Es war das übliche Festbankett mit aufgeblasenen Rednern und Witzen, die nicht komisch waren. Es war schicker und größer als die Essen, die ich während meiner Arbeit für die Lokalzeitung besucht hatte, ansonsten aber ganz ähnlich. Philippe nahm seinen Preis höflich entgegen, und nach dem Essen wurde geplaudert. Er besorgte uns gerade Wein, als ich eine Stimme neben mir hörte.
»Hallo.« Ich zuckte zusammen und erkannte den Mann erst auf den zweiten Blick.
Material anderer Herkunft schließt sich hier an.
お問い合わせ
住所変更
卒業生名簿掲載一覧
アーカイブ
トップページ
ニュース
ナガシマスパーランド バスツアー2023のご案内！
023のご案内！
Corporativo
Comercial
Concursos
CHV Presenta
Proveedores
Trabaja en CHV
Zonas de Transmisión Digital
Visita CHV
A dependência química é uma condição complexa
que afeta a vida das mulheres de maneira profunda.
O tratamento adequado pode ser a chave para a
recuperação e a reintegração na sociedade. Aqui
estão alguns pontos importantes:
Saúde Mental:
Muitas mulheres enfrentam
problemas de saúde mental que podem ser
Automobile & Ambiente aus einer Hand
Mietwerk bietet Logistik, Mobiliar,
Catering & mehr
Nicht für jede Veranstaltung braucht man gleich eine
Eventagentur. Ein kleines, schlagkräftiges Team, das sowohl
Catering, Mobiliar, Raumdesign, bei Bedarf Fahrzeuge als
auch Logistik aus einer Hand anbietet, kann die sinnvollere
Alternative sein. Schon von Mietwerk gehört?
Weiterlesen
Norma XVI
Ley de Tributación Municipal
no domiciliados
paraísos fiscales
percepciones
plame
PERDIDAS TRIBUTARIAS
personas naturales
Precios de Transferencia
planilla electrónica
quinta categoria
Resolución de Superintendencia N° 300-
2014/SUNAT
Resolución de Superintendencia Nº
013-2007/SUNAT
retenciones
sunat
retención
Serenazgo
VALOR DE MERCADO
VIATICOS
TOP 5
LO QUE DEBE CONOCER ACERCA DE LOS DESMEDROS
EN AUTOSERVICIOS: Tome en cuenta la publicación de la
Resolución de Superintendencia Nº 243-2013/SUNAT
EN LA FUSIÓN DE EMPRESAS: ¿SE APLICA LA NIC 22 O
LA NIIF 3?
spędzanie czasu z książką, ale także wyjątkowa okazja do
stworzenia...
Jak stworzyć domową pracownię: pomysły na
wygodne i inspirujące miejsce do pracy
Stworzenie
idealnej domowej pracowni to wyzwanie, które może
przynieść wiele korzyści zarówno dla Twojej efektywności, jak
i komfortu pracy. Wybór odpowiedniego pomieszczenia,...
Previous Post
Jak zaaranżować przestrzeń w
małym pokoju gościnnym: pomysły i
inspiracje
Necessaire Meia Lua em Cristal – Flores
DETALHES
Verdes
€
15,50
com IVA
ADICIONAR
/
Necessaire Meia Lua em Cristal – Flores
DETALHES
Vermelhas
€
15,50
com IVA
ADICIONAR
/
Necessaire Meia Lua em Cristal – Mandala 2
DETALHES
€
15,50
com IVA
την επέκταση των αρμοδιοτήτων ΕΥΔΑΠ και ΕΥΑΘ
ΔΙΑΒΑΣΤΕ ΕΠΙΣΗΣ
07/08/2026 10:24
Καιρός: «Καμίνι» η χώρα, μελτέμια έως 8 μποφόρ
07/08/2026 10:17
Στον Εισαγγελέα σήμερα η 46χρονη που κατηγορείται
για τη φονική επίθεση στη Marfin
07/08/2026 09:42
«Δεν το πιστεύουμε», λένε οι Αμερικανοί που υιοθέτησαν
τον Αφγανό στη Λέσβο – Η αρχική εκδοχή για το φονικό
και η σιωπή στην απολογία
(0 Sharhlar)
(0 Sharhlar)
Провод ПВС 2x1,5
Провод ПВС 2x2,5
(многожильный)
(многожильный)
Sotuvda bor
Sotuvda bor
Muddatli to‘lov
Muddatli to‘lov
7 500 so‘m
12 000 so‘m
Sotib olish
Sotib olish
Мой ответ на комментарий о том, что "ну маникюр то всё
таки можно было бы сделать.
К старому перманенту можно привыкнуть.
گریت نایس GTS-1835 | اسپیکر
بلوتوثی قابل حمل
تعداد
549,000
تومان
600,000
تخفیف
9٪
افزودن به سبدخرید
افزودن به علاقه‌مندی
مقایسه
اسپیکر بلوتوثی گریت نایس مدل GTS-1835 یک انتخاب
Es war Detective Jameson mit gebügeltem Hemd, säuberlich geknoteter Krawatte und ordentlicher Frisur.
»Hallo, was machen Sie denn hier?«
Er antwortete nicht. Wir konnten Philippe am anderen Ende des Raumes sehen, wo er sich mit einer schrillen Frau und einem untersetzten Mann unterhielt, die Weingläser in den Händen hielten. Er versuchte offenkundig, sich mit Anstand zu verabschieden.
»Sie sind also zusammen«, sagte er unvermittelt.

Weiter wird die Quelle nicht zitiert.